A long, thin streak of blistering pain raced up her arm, and she snapped her eyes open and saw him pull a spent syringe out of her arm. He’d injected her with something that burned all the way to her shoulder and she tried to scream. A hoarse croak came out and he looked at her. The dead eyes met hers, and she thought of her volunteering days at Oban Hospital, where there’d been a Vietnam vet with a glass eye.
“It’s okay, Eve,” he said in a shockingly gentle voice. “It’s just a harmless pre-anesthetic that’ll put you out for a while. I’m sorry to have to do it this way, but I... I...”—he had to force the words out—“can’t... face that... room at night.”
He meant the kitchen and she didn’t blame him.
“You’ll sleep,” he said, “not deeply enough to perform surgery, but that’s not on the agenda.”
He was a doctor; doctor-serial killer, baby sitter-ax murderer, and she giggled.
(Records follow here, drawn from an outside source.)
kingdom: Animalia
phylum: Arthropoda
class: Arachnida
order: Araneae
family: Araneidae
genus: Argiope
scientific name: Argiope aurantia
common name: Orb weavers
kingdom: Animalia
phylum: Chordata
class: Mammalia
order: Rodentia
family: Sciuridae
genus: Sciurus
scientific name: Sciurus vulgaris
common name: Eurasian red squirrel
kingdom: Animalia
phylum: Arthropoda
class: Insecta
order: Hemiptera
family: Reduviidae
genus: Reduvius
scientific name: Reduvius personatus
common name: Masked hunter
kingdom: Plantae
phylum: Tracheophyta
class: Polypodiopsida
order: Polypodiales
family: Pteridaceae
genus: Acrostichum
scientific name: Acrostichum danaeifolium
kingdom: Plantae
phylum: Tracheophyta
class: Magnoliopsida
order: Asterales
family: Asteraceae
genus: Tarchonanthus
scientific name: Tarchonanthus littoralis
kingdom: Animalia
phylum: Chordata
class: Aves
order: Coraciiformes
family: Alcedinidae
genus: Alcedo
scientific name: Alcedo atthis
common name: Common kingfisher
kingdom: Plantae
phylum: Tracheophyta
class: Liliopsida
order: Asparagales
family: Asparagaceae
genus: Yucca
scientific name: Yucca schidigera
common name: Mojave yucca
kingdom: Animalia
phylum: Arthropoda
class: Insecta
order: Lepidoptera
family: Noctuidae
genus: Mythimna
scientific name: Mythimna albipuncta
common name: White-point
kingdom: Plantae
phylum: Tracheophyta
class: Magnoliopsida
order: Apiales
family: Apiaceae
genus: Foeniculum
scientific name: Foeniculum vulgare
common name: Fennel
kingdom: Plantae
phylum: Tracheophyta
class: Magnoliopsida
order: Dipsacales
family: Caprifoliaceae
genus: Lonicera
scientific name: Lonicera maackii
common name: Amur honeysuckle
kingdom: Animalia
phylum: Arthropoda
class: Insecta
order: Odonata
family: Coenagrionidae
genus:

He grinned at her, his eyes and teeth glittered in the lamplight, and he needed a shave. He looked like a wolf.
She closed her eyes to blot him out and drifted.
Whatever he’d shot her full of worked fast, and the pain in her head and arm stopped. She snuggled against the dust-sheeted couch and was amazingly comfortable. Cessation of pain is the only real pleasure, her mother used to say. It must’ve been her mother; she couldn’t imagine Frances coming up with that one.
Poor Frances must be frantic. They’d found the LeBaron by now (whenever now was) and called the locals. But they were a useless bunch who bulked themselves up with enough hardware to fight a war and sauntered down Main trying to look as if their balls were too big for their thighs to meet.
Useless.
Frances knew who she had to call, and she’d do it no matter how much she disliked him. She’d call Satan to save Eve, but soon, Eve thought, please, Auntie, call Dave soon.